The Local Aggregate Effects of Minimum Wage Increases The Local Aggregate Effects of Minimum Wage Increases

By Daniel H. Cooper, María J. Luengo-Prado, and Jonathan A. Parker

As part of the Fair Labor Standards Act, the federal government initiated a national minimum wage in 1938, which has since been raised 22 times, the latest increase in 2009 going to $7.25 per hour. State-level minimum wage increases have occurred with much greater frequency, especially quite recently, with 17 states raising minimum wages in 2016 and 19 states doing so in 2017. In total, there have been 247 changes in the minimum wage on the federal and state level between 1999 and 2014, resulting in substantial variation in current minimum wages across the United States. The policy intent behind minimum wage laws is to raise the return to employment for low-wage workers; indeed, the idea of a $15 per hour "living wage" has been growing—in 2016 California and New York passed legislation to gradually raise their minimum wages to this level (Seattle enacted a similar gradual $15 per hour increase in 2014), while other states are enacting more modest multi-year raises.

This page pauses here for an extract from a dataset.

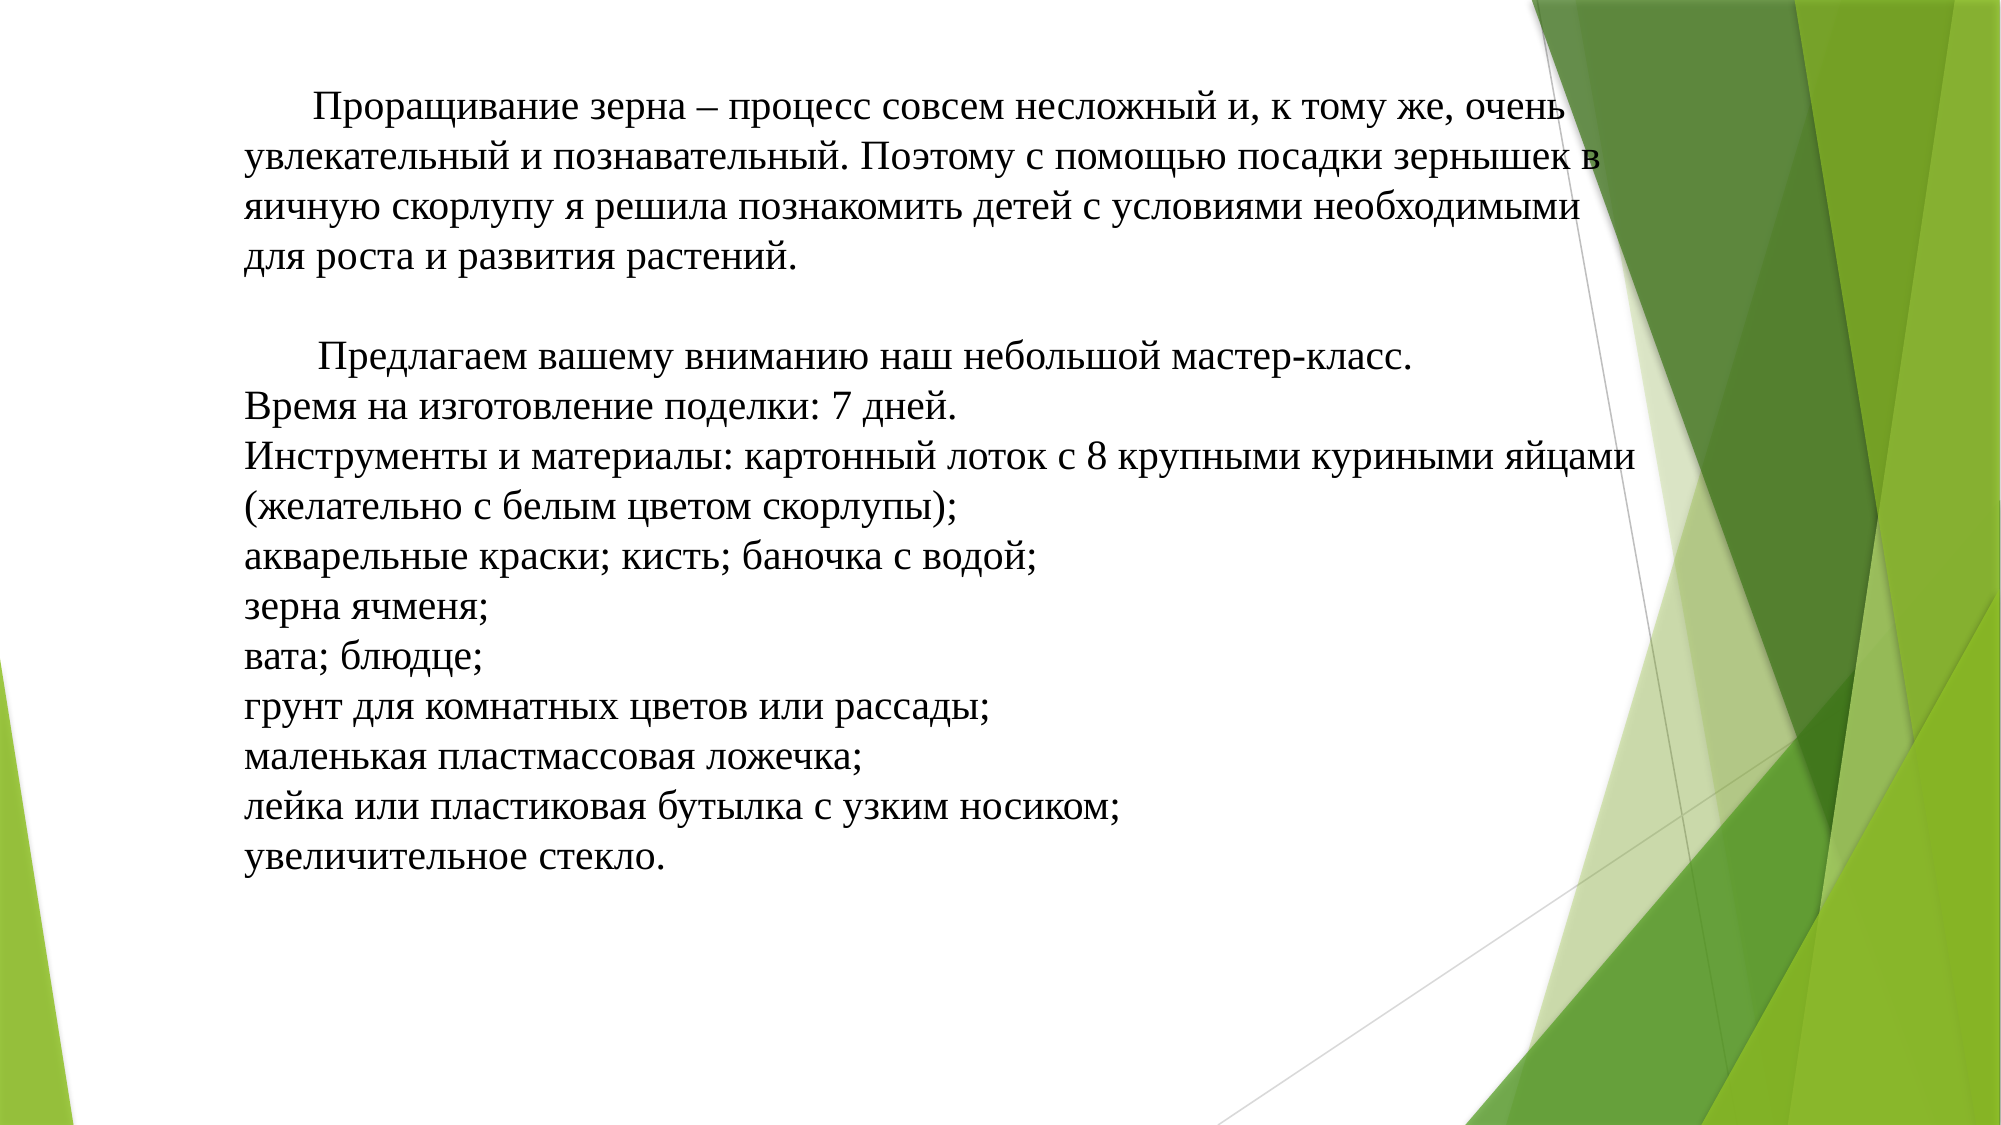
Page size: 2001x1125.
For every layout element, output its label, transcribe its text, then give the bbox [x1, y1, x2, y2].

text_box Проращивание зерна – процесс совсем несложный и, к тому же, очень увлекательный и познавательный. Поэтому с помощью посадки зернышек в яичную скорлупу я решила познакомить детей с условиями необходимыми для роста и развития растений. Предлагаем вашему вниманию наш небольшой мастер-класс. Время на изготовление поделки: 7 дней. Инструменты и материалы: картонный лоток с 8 крупными куриными яйцами (желательно с белым цветом скорлупы); акварельные краски; кисть; баночка с водой; зерна ячменя; вата; блюдце; грунт для комнатных цветов или рассады; маленькая пластмассовая ложечка; лейка или пластиковая бутылка с узким носиком; увеличительное стекло. [229, 70, 1666, 976]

A voluminous empirical literature has largely found that within the range of the increases historically experienced in the United States, higher minimum wages have minimal employment effects. However, this literature has largely overlooked the fact that through general equilibrium adjustments that go beyond the labor market, the level of the minimum wage should affect prices and consumer spending. Moreover, higher minimum wages may cause fluctuations as local economic conditions adjust to the changed regulations. This paper addresses these less-studied issues by exploiting the variation in minimum wages across the United States and the fact that labor markets are defined by commuting distances. The authors compile a dataset of state-level minimum wage changes for the 1999–2014 period and use city-level price data from metropolitan statistical areas to measure the dynamic effects that minimum wage increases have on annual changes in city-level prices (inflation) and consumer spending.